For one weekend every year, the economic world turns its watchful eyes away from New York and Washington and to Jackson Hole, Wyo. This weekend, the Kansas City Federal Reserve will again host the annual Federal Reserve conference in the valley just outside Yellowstone National Park. Recent economic troubles have brought intense scrutiny to the meeting, and markets will be watching Fed Chairman Ben Bernanke's Friday morning speech particularly closely for the barest hint of future policy moves.

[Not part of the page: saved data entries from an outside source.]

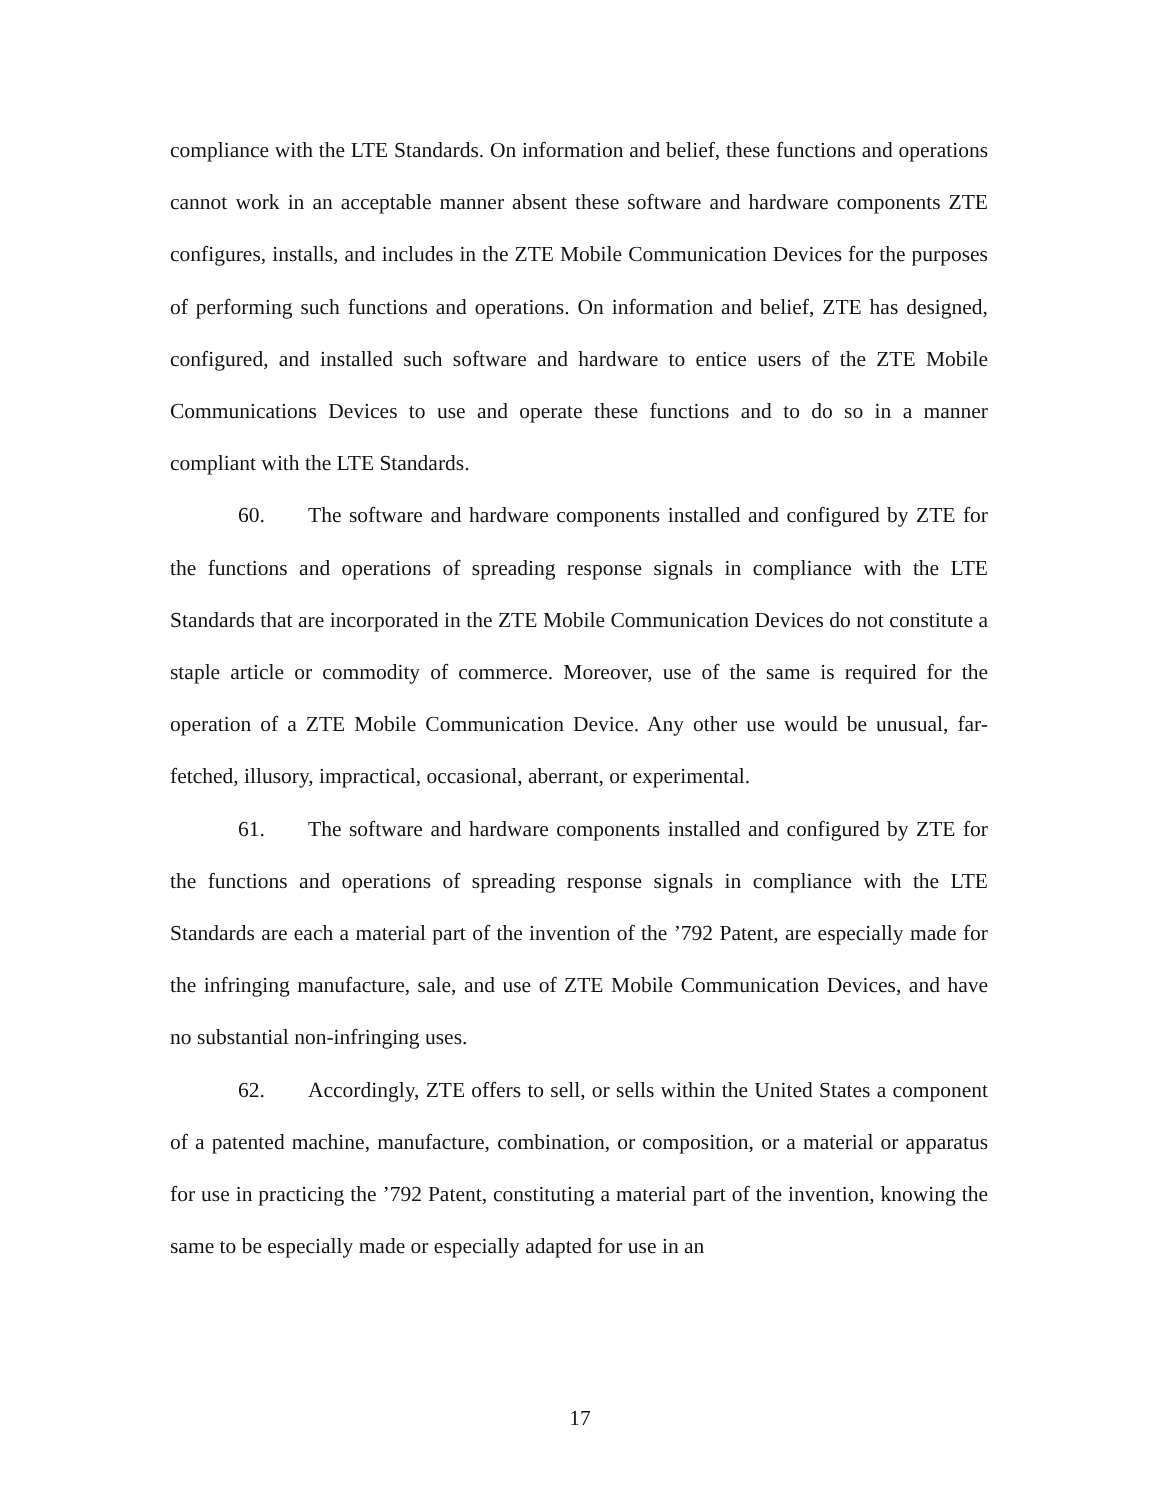compliance with the LTE Standards. On information and belief, these functions and operations cannot work in an acceptable manner absent these software and hardware components ZTE configures, installs, and includes in the ZTE Mobile Communication Devices for the purposes of performing such functions and operations. On information and belief, ZTE has designed, configured, and installed such software and hardware to entice users of the ZTE Mobile Communications Devices to use and operate these functions and to do so in a manner compliant with the LTE Standards.
60. The software and hardware components installed and configured by ZTE for the functions and operations of spreading response signals in compliance with the LTE Standards that are incorporated in the ZTE Mobile Communication Devices do not constitute a staple article or commodity of commerce. Moreover, use of the same is required for the operation of a ZTE Mobile Communication Device. Any other use would be unusual, far-fetched, illusory, impractical, occasional, aberrant, or experimental.
61. The software and hardware components installed and configured by ZTE for the functions and operations of spreading response signals in compliance with the LTE Standards are each a material part of the invention of the ’792 Patent, are especially made for the infringing manufacture, sale, and use of ZTE Mobile Communication Devices, and have no substantial non-infringing uses.
62. Accordingly, ZTE offers to sell, or sells within the United States a component of a patented machine, manufacture, combination, or composition, or a material or apparatus for use in practicing the ’792 Patent, constituting a material part of the invention, knowing the same to be especially made or especially adapted for use in an
17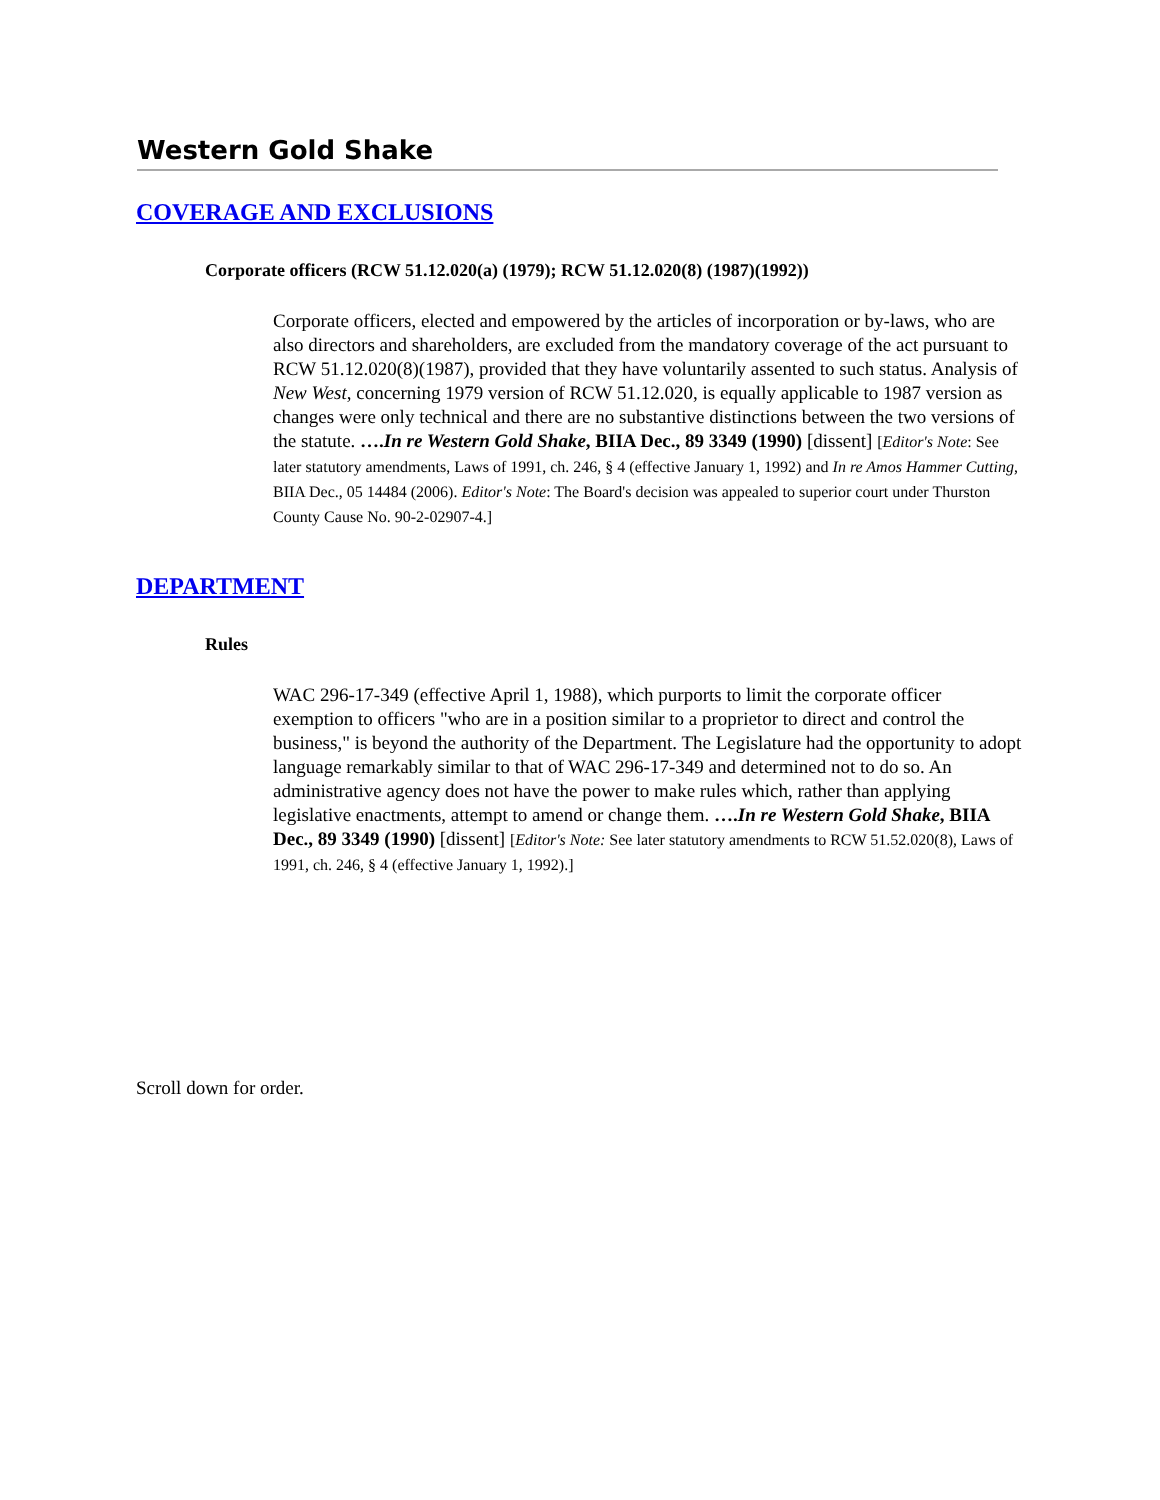Western Gold Shake
COVERAGE AND EXCLUSIONS
Corporate officers (RCW 51.12.020(a) (1979); RCW 51.12.020(8) (1987)(1992))
Corporate officers, elected and empowered by the articles of incorporation or by-laws, who are also directors and shareholders, are excluded from the mandatory coverage of the act pursuant to RCW 51.12.020(8)(1987), provided that they have voluntarily assented to such status. Analysis of New West, concerning 1979 version of RCW 51.12.020, is equally applicable to 1987 version as changes were only technical and there are no substantive distinctions between the two versions of the statute. ….In re Western Gold Shake, BIIA Dec., 89 3349 (1990) [dissent] [Editor's Note: See later statutory amendments, Laws of 1991, ch. 246, § 4 (effective January 1, 1992) and In re Amos Hammer Cutting, BIIA Dec., 05 14484 (2006). Editor's Note: The Board's decision was appealed to superior court under Thurston County Cause No. 90-2-02907-4.]
DEPARTMENT
Rules
WAC 296-17-349 (effective April 1, 1988), which purports to limit the corporate officer exemption to officers "who are in a position similar to a proprietor to direct and control the business," is beyond the authority of the Department. The Legislature had the opportunity to adopt language remarkably similar to that of WAC 296-17-349 and determined not to do so. An administrative agency does not have the power to make rules which, rather than applying legislative enactments, attempt to amend or change them. ….In re Western Gold Shake, BIIA Dec., 89 3349 (1990) [dissent] [Editor's Note: See later statutory amendments to RCW 51.52.020(8), Laws of 1991, ch. 246, § 4 (effective January 1, 1992).]
Scroll down for order.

For those who are not Fed policy aficionados, here are some things to watch for in the news out of Jackson Hole:
No policy changes.
Despite the heavy attention given to the annual symposium, no policy is enacted there. That is a job for the Fed at its regular meetings. However, the symposium is still important for many other reasons. There is, of course, the possibility of Bernanke hinting at a new policy announcement in his remarks. But behind the scenes, plenty of consequential action also takes place. "What makes Jackson Hole a more interesting occasion than most is the fact that [Fed leaders] are all there at once together. And so if [Bernanke] wants to do arm-twisting, if he wants to do convincing ... that's an opportunity," says Vincent Reinhart, former director of the Fed's Division of Monetary Affairs and resident scholar at the conservative American Enterprise Institute.
Plenty of room for interpretation.
In his remarks last year, Bernanke set the stage for a second round of quantitative easing, known as QE2, a policy move in which the Federal Reserve purchases treasury securities in order to increase the money supply and stimulate the economy. With that in mind, watchers will certainly be parsing Bernanke's remarks closely for inklings of groundwork on other new moves. "The important thing about the Jackson Hole speech and what to look for is a commitment by the Fed to do whatever it takes" to improve the U.S. economy, says Reinhart.
Bernanke will very likely invoke in his speech the Fed's "dual mandate": to maintain stable price levels and to maximize employment. How he "weights" those two elements can be key to understanding what policies he might favor, says Reinhart. For example, if Bernanke does not stress inflation as a threat, or if he says that deflation has re-emerged as a threat to economic growth, says Reinhart, "that's a strong signal that he believes there's scope to do more easing."
Possible hints of QE3
Indeed, the phrase on everybody's lips in advance of Jackson Hole has been QE3. When Bernanke set the stage for QE2 at Jackson Hole 2010, the economy was in need of stimulus, with unemployment at 9.6 percent and slow growth. The situation is arguably little better now, and new poor economic data, like the latest discouraging manufacturing figures, have fueled hopes on Wall Street that a third round is coming to further jumpstart the sluggish recovery.
In addition, the new fiscal belt-tightening in the United States intensifies need for loose monetary policy, says Jason Pride, director of investment strategy at investment and wealth management firm Glenmede. He believes that drastically tightened federal spending could "constrict" the economy. To counteract that, says Pride, "monetary policy needs to be balanced against that and done in a way to keep the economy from slipping into a more detrimental downward spiral." He adds, "I think there's no doubt that Bernanke's communication is going to lean on the side of easing."
...But maybe not.
Still, many analysts do not expect a new round of easing, and there are myriad reasons to believe that QE3 won't happen. Though the U.S. economy is in need of stimulus, inflation has crept higher in recent months, making pumping more money into the system less attractive. In addition, the Federal Open Market Committee, which oversees the Fed's buying and selling of treasury securities, is already showing signs of divisions, with three of the committee's 12 members having opposed the committee's recent decision to maintain low interest rates through 2013. This makes the chances of committee agreement on QE3 look shakier than ever.
Corrected on : Corrected on 08/25/11: An earlier version of this article misstated the title for Jason Pride. He is director of investment strategy.